Spring 2014

Numbers tell a tale

Forensic accountant reads between the lines

Feature Image
Craig Ambrosio
Howard Schilit, MS '74, has made a career out of understanding the "stories" told in financial statements.

Howard Schilit, MS ’74, knows the power of a good story, and he reads a lot of them in his profession. What he’s reading are financial statements — reports he calls “story books” — chock-full of numbers and sunny narratives that companies use to pitch themselves to investors.

As a forensic accountant, Schilit knows that numbers can be used to manipulate and obfuscate the story. “Companies are trying to weave whatever positive spin they can within the rules of the game. So they are telling a story,” he says.

His job is to add up the facts, subtract the fictions and tally the truths. His book, Financial Shenanigans: How to Detect Accounting Gimmicks & Fraud in Financial Reports, now in its third edition, details the way corporations can exploit the numbers in a financial report — revenues, earnings and cash flow — to deceive, rather than inform, the reader. Schilit’s reputation as an accounting sleuth earned him the moniker “the Sherlock Holmes of accounting” from Businessweek Magazine.

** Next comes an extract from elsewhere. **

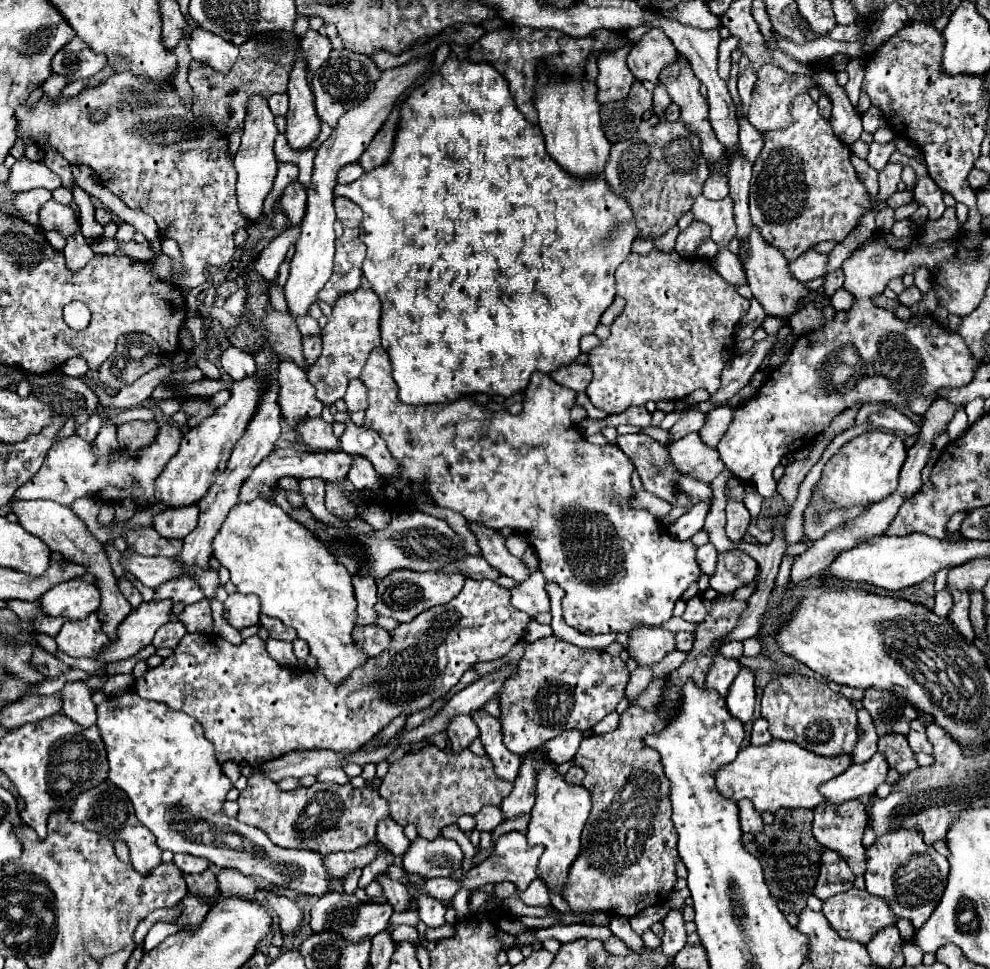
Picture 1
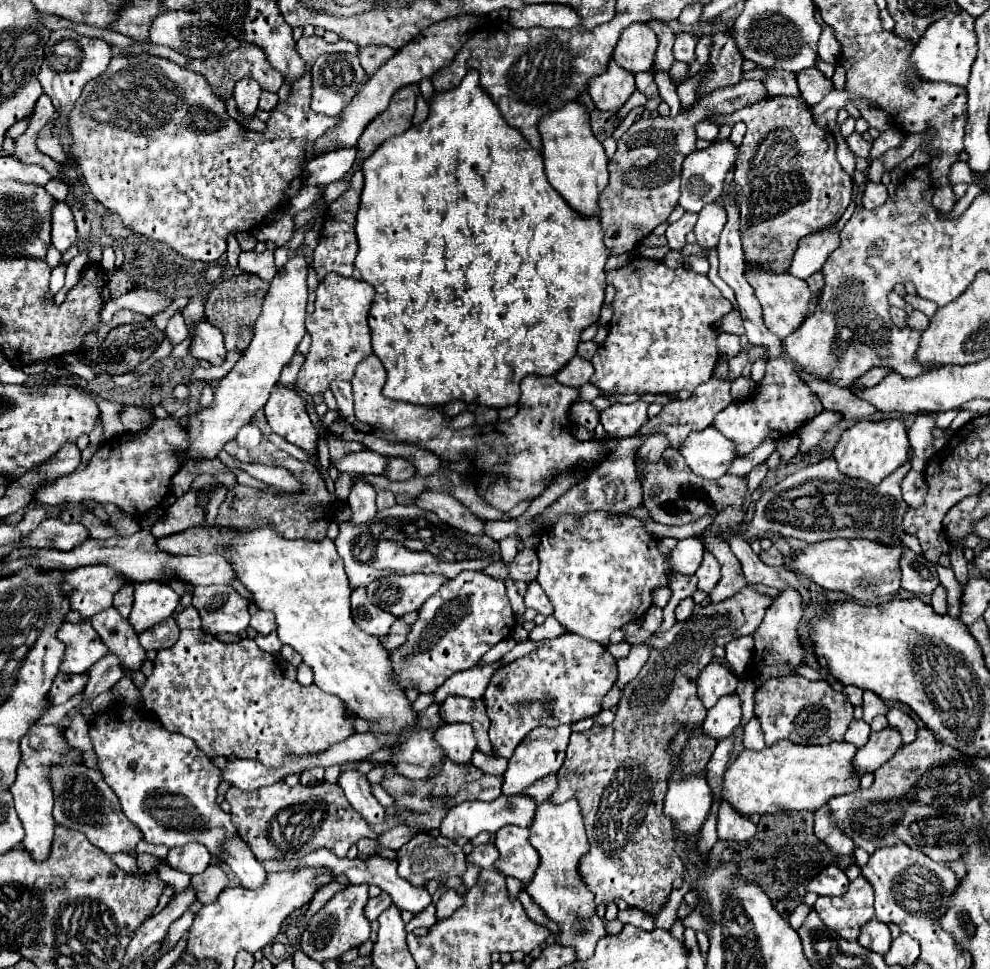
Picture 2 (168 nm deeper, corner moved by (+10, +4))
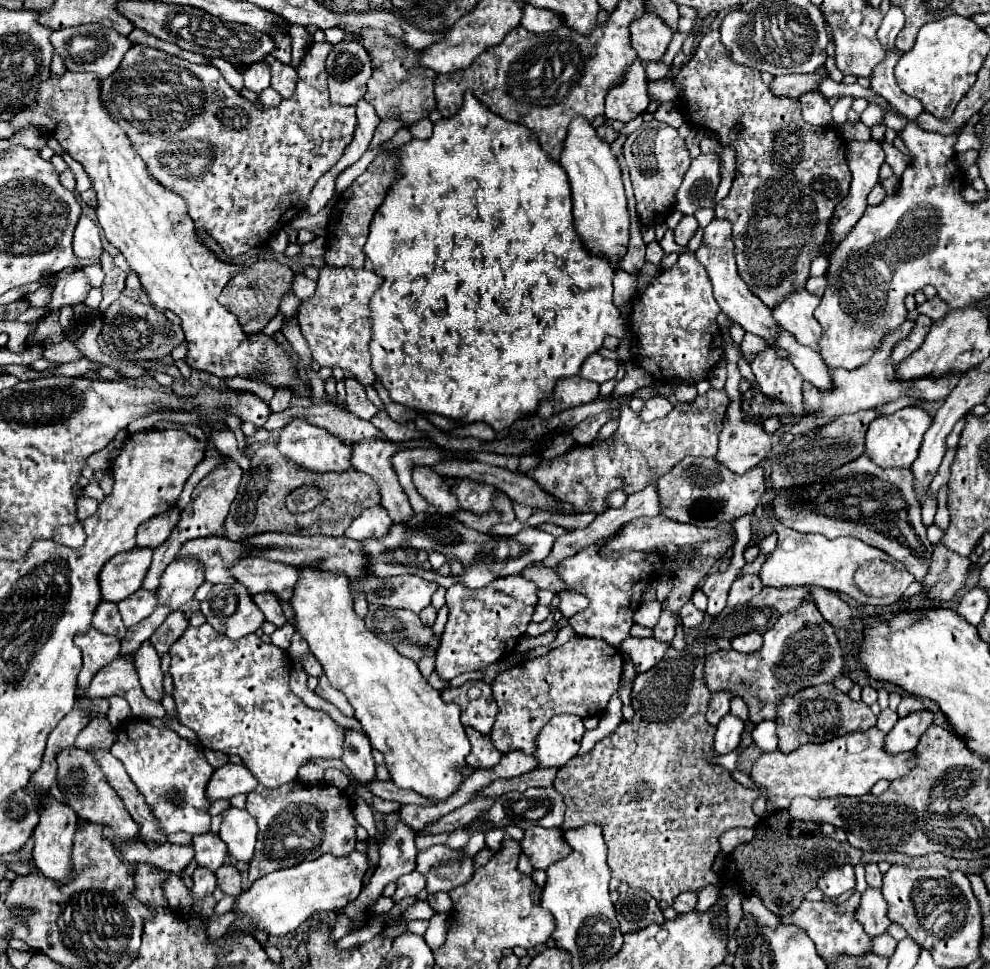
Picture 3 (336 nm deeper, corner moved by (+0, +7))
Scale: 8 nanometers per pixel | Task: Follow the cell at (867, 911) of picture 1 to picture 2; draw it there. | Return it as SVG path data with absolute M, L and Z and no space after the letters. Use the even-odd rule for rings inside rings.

First published in 1993, Financial Shenanigans was updated in 2010 to include details about the way executives at Enron and WorldCom drove up their stock prices with fraudulent financial statements and bankrupted their companies, with some of those responsible for the fraud sent to prison. His keen eye also can tease out what he calls an “aggressive” approach to accounting that might puff up a company’s revenues or earnings, but falls within the boundaries of acceptable accounting rules.

A company may record income too soon, shift expenses to later reporting periods or inflate cash flow through acquisitions or sales.

“Our clients reach out to us when they get nervous,” says Schilit, of Key Biscayne, Fla., founder and CEO of Schilit Forensics. “My role has been to help investment firms that want to know if a company’s financial statements are fair representations of the underlying economics of the business, or whether the companies are faking it.”

Schilit arrived at Binghamton in 1973 to earn his master’s degree in accounting, studying under Professor Philip Piaker, a founding member of the University’s School of Management and first chairman of its Department of Accounting.

Schilit went on to earn his doctorate at the University of Maryland and teach accounting from 1978 to 1996 at American University in Washington, D.C. Then he decided to use what he’d learned — and taught — in the world of international commerce by founding the Center for Financial Research & Analysis.

There’s an art and a science to reading financial statements. Schilit looks for red flags; footnotes can provide clues and so can a list of the company’s board of directors. If a majority is from
one family, as was the case when millions of dollars were looted from investors of Adelphia Communications, he lets investors know they should take notice.

A company’s rosy report of bountiful revenues and profits can be a good sign to investors — if those revenues and profits are not a fairy tale.

In 2011, Schilit was hired by several investment companies that were considering the prospectus for the initial public offering of an online consumer discount service that had shown rapid revenue growth since its inception a few years earlier. But as Schilit dug into the report, he discovered that the cheerful revenue numbers weren’t quite as good as advertised. The company had booked its total revenues, but had failed to properly account for the payments it later passed on to the merchants to pay for the discounted services.

“I concluded that the company had inflated its revenue by 100 percent,” he recalls. “It wasn’t a small bit of spin. And the Securities and Exchange Commission later concluded that the company needed to restate its revenues.”

So it goes in the world of high finance, where corporate bean counters are looking to make their number each quarter and may cut corners to do so. This can be especially true in the run-up to an initial public offering, when the investment bankers want to whip up interest in the new stock. Schilit’s clients — the mutual fund companies considering a multimillion-dollar gamble — want his analysis of the financial tale before making their investment.

“The sell-side needs sizzle,” Schilit says. “My clients want me to help them figure out whether the guys on the sell-side are putting on a moderately benign type of spin or whether they are doing things over the top and basically changing the story line.”